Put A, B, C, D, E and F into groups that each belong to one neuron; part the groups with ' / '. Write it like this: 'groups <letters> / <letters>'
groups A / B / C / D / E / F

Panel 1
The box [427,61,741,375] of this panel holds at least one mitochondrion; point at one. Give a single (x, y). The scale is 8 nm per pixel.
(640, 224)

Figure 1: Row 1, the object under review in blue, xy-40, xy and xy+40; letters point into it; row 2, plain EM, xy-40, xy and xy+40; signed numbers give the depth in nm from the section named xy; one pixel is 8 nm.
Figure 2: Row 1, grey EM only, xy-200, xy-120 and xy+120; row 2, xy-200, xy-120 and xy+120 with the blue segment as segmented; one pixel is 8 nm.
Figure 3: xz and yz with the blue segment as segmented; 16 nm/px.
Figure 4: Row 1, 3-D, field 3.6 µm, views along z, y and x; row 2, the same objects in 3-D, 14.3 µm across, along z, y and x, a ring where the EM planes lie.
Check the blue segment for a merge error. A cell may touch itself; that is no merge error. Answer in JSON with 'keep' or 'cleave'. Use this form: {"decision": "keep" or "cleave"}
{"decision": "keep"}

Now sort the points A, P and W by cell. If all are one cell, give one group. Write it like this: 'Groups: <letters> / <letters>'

##############################

* _AIM OF THE TASK_: All of the records above should be repeated exactly.

* _YOUR SOLUTION_:
Put A, B, C, D, E and F into groups that each belong to one neuron; part the groups with ' / '. Write it like this: 'groups <letters> / <letters>'
groups A / B / C / D / E / F

Panel 1
The box [427,61,741,375] of this panel holds at least one mitochondrion; point at one. Give a single (x, y). The scale is 8 nm per pixel.
(640, 224)

Figure 1: Row 1, the object under review in blue, xy-40, xy and xy+40; letters point into it; row 2, plain EM, xy-40, xy and xy+40; signed numbers give the depth in nm from the section named xy; one pixel is 8 nm.
Figure 2: Row 1, grey EM only, xy-200, xy-120 and xy+120; row 2, xy-200, xy-120 and xy+120 with the blue segment as segmented; one pixel is 8 nm.
Figure 3: xz and yz with the blue segment as segmented; 16 nm/px.
Figure 4: Row 1, 3-D, field 3.6 µm, views along z, y and x; row 2, the same objects in 3-D, 14.3 µm across, along z, y and x, a ring where the EM planes lie.
Check the blue segment for a merge error. A cell may touch itself; that is no merge error. Answer in JSON with 'keep' or 'cleave'. Use this form: {"decision": "keep" or "cleave"}
{"decision": "keep"}

Now sort the points A, P and W by cell. If all are one cell, give one group. Write it like this: 'Groups: <letters> / <letters>'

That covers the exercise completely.